Evolution of the product portfolio: Jim Thompson needs to streamline its product portfolio in the retail business and ensure a constant evolution of new merchandise in tune with customer needs and global trends. Again, a collaboration pipeline with influential designers can be a key success factor here. This will enable the company to influence trends (and not follow them). But, the collaboration choices need to be careful, strategic and future looking. Noting that the company is slowly embarking on a global expansion plan, its collaboration should be with individuals who have at least regional (if not global) appeal.
Jim Thompson has been strategic and sensitive enough to continually expand its product lines, but management of these lines, what to push and what to hold back in different markets, understanding distribution channel nuances and an in-depth understanding of consumer needs and preferences will be the key success factors.
Globalizing the company operations: Home furnishing is the only business unit operating in Europe and the US. For a company used to operating only in Thailand along with a few other Asian countries, operating globally can be a strategic, cultural and operational challenge.

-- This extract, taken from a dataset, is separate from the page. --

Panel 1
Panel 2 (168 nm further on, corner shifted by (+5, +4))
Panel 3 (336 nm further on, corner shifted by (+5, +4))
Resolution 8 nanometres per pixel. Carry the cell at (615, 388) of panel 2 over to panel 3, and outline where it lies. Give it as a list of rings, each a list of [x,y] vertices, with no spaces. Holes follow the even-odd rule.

Until now, the company does not have any of its own retail outlets in global markets outside Asia – despite the fact that the Jim Thompson brand has a huge, untapped global potential. The company is solely reliant on its few partners in these markets. Operating via a franchise/distribution model is not a recipe for disaster, but it is not effective for every product category. Jim Thompson operates at the juncture of legacy, tradition and luxury. These kinds of product characteristics and image require a tight control over the whole marketing mix of the brands in the portfolio. That can only come from either full or shared ownership in country level ventures or operations.

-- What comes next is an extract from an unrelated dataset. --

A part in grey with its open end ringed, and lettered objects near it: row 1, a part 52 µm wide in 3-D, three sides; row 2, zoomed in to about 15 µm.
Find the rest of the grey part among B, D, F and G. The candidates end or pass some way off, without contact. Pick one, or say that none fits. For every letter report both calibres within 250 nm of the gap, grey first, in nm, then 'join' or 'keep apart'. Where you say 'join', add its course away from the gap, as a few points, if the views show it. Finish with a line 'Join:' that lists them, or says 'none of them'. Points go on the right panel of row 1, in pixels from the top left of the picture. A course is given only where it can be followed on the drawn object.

Besides the brand’s intangible aspects, there is the challenge of having globally efficient production and distribution models. Because the primary raw material for the company’s products is still Thai silk, decisions around locations for manufacturing need to be taken very carefully. The company has two key challenges to address here – one, the export of the raw Thai silk to any global manufacturing site and more importantly, how to access the skill of the local Thai craftsman in terms of working on the silk. The first challenge may well be addressed, but the second is more difficult.

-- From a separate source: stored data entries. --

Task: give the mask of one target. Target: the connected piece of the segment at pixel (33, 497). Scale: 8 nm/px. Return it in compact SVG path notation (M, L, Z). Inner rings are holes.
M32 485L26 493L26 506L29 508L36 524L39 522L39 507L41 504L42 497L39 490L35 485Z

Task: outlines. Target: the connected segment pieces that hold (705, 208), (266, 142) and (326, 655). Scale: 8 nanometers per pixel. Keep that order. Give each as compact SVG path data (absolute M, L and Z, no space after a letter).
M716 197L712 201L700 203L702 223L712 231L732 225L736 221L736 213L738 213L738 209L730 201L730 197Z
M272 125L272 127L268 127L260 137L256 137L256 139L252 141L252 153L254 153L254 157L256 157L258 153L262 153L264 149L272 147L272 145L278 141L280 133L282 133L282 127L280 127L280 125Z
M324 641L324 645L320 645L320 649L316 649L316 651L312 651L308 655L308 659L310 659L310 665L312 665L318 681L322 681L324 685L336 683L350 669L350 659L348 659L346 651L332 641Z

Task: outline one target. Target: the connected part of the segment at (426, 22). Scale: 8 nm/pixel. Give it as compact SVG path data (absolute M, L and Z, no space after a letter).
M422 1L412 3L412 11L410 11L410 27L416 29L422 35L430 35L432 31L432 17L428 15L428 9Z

As mentioned earlier, global expansion and establishing presence in multiple markets require a tight control over the brand and its presence. Jim Thompson has to ensure the same level of quality, the same image around legacy and tradition and the same level of experiential marketing that it has managed to create in Thailand. These cannot be created overnight, but the company has to make visible and conscious efforts and strongly portray its intentions to maintain its legacy and credibility everywhere it has a presence.
Transition of the senior management team: Last, but not the least, is the challenge around creating a globally focused senior management team. Not only do the board and the management teams have the responsibility to become more strategic, the local teams in the countries where the company has a presence or plans to have a presence, need to operate with a global mindset too.
Expansion of teams through fresh hiring and relocation should keep the trait of strategic thinking and global vision as key success criteria for individuals. Additionally, individuals responsible for shaping and driving the company’s global operations should have a deep appreciation of the company’s founder, its values, its contribution towards reviving an almost dying Thai silk industry and the quality and manufacturing process.